GOAL OF THE EXERCISE =
Beginning with the line that has "left hip: (542, 653)" and ending with the line that has "nose: (320, 312)", retype the entries below exactly, except for the pictures.

*-*-*

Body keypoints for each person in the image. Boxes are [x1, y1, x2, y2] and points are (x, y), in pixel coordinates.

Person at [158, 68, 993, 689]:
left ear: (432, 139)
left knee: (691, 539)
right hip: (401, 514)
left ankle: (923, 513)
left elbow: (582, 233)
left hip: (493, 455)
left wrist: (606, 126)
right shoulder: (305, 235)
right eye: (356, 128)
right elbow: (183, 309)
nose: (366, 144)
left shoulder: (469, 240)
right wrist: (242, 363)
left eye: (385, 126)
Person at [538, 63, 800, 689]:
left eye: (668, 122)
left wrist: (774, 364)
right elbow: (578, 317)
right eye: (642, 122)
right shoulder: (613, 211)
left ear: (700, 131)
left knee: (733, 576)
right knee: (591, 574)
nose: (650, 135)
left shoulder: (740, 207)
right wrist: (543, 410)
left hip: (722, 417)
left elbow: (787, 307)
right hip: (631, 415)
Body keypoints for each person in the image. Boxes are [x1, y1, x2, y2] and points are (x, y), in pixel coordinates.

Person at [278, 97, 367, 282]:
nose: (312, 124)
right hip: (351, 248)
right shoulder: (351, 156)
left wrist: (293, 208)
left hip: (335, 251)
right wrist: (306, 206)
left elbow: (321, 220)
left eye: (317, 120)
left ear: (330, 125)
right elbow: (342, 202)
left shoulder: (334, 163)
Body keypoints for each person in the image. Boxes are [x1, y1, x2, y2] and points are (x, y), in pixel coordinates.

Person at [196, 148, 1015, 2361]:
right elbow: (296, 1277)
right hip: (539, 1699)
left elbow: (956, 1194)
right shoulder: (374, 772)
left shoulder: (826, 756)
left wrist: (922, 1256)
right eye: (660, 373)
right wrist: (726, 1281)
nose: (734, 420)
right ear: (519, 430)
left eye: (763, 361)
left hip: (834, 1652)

*-*-*

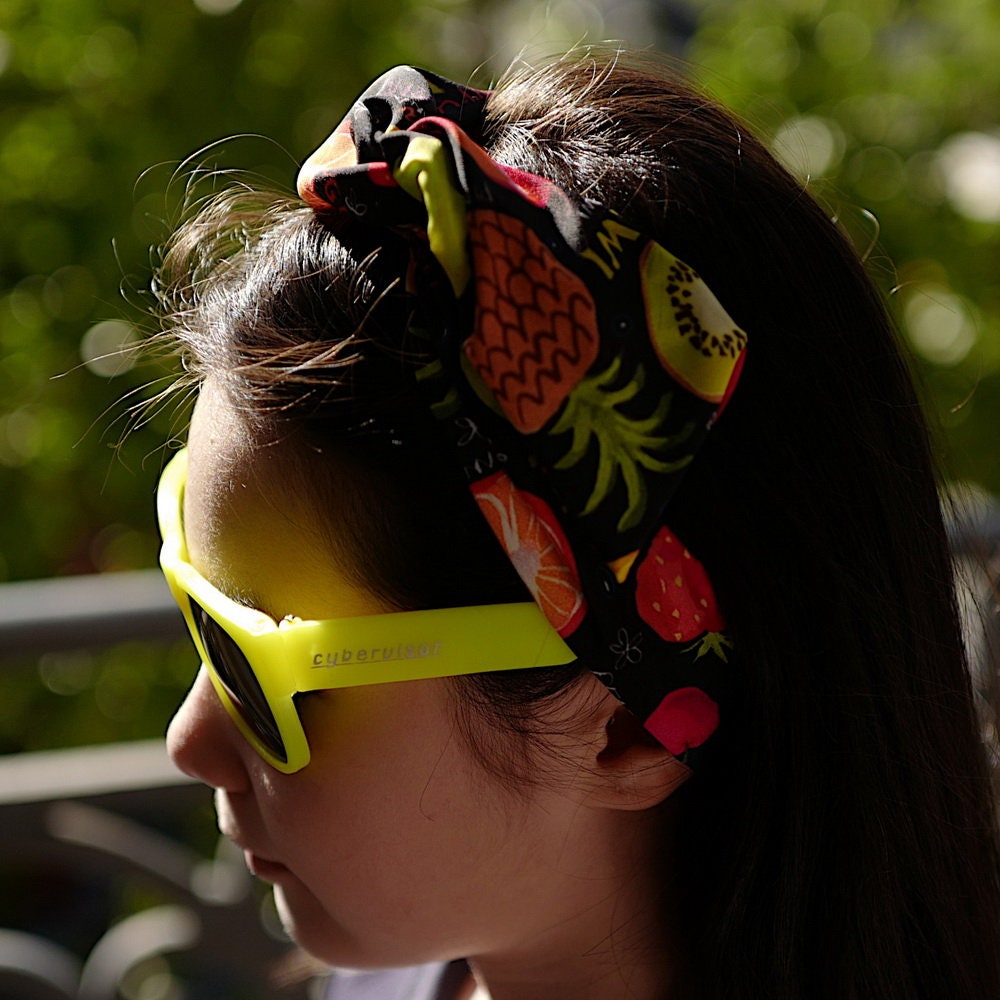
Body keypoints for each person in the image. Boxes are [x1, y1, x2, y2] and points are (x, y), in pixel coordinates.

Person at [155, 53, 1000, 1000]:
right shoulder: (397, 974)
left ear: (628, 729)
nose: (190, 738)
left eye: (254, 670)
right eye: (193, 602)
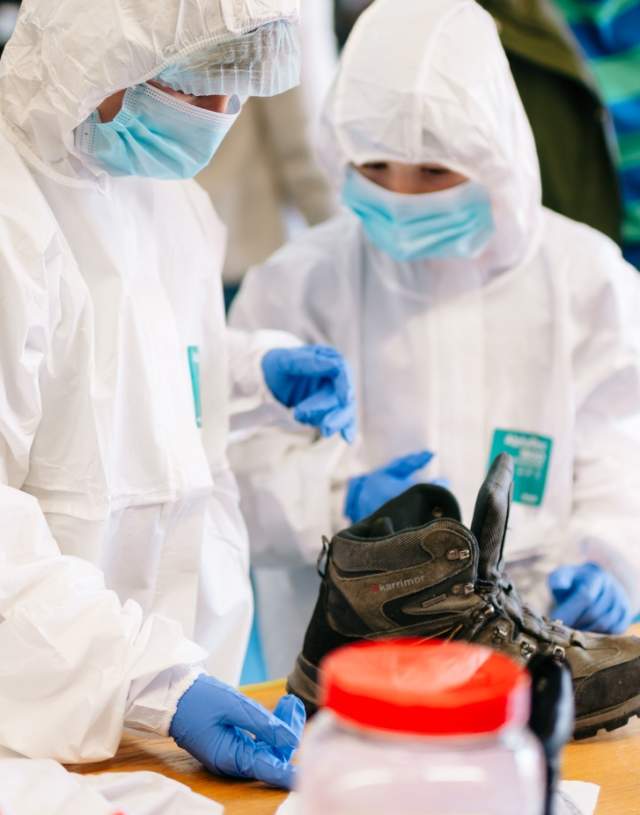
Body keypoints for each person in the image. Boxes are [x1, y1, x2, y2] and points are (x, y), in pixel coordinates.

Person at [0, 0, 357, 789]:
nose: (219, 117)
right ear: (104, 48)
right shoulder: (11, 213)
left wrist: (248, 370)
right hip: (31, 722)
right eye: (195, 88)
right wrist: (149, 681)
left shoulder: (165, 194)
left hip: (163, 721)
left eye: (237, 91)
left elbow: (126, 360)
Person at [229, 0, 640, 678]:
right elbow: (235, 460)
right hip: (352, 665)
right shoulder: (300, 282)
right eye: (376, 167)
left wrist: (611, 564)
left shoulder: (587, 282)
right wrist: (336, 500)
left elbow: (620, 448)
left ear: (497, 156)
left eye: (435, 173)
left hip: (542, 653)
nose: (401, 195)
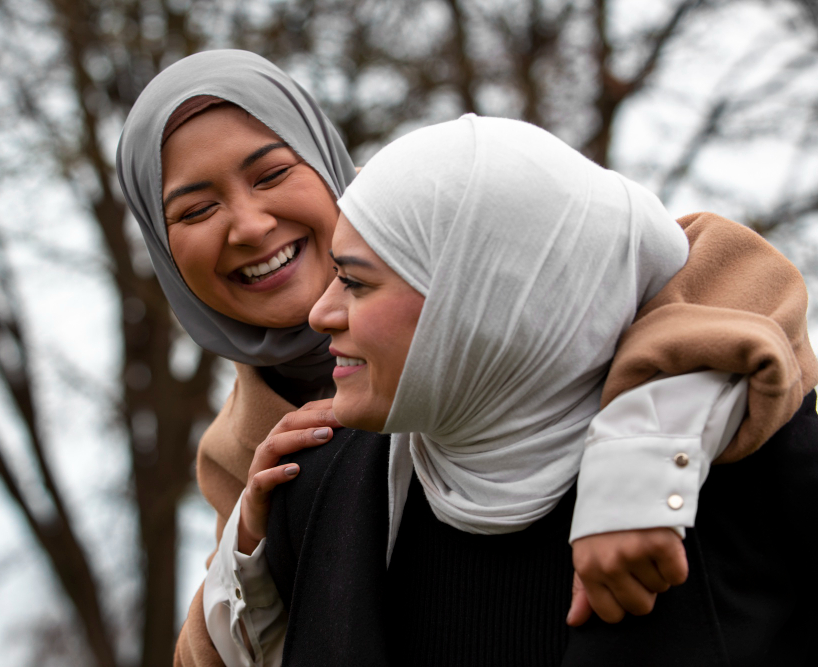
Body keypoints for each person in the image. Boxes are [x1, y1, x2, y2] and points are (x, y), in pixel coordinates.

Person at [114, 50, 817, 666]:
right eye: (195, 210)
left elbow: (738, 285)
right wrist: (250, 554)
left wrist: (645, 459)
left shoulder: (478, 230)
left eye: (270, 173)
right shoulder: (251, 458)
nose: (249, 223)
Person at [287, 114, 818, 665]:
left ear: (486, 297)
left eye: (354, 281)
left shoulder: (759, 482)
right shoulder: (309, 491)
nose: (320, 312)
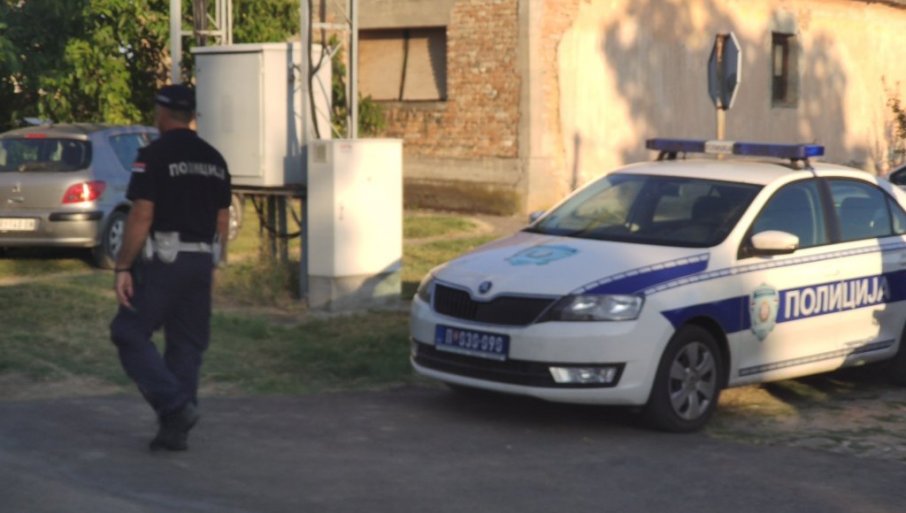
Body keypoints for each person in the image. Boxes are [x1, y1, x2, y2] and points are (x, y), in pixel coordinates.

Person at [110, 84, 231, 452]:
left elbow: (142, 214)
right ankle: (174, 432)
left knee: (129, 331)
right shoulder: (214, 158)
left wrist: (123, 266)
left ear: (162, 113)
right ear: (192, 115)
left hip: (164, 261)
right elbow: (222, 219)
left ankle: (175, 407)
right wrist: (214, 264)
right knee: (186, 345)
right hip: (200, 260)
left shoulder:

*-*-*

SOLUTION TO THE EXERCISE =
left hip: (542, 653)
nose: (401, 195)
Body keypoints for each person in the image. Boxes are [x1, y1, x2, y2] and points are (x, y), in pixel coordinates.

Person at [114, 50, 817, 666]:
right eye: (195, 210)
left elbow: (738, 285)
right wrist: (250, 554)
left wrist: (645, 459)
left shoulder: (478, 230)
left eye: (270, 173)
right shoulder: (251, 458)
nose: (249, 223)
Person at [287, 114, 818, 665]:
left ear: (486, 297)
left eye: (354, 281)
left shoulder: (759, 482)
right shoulder: (309, 491)
nose: (320, 312)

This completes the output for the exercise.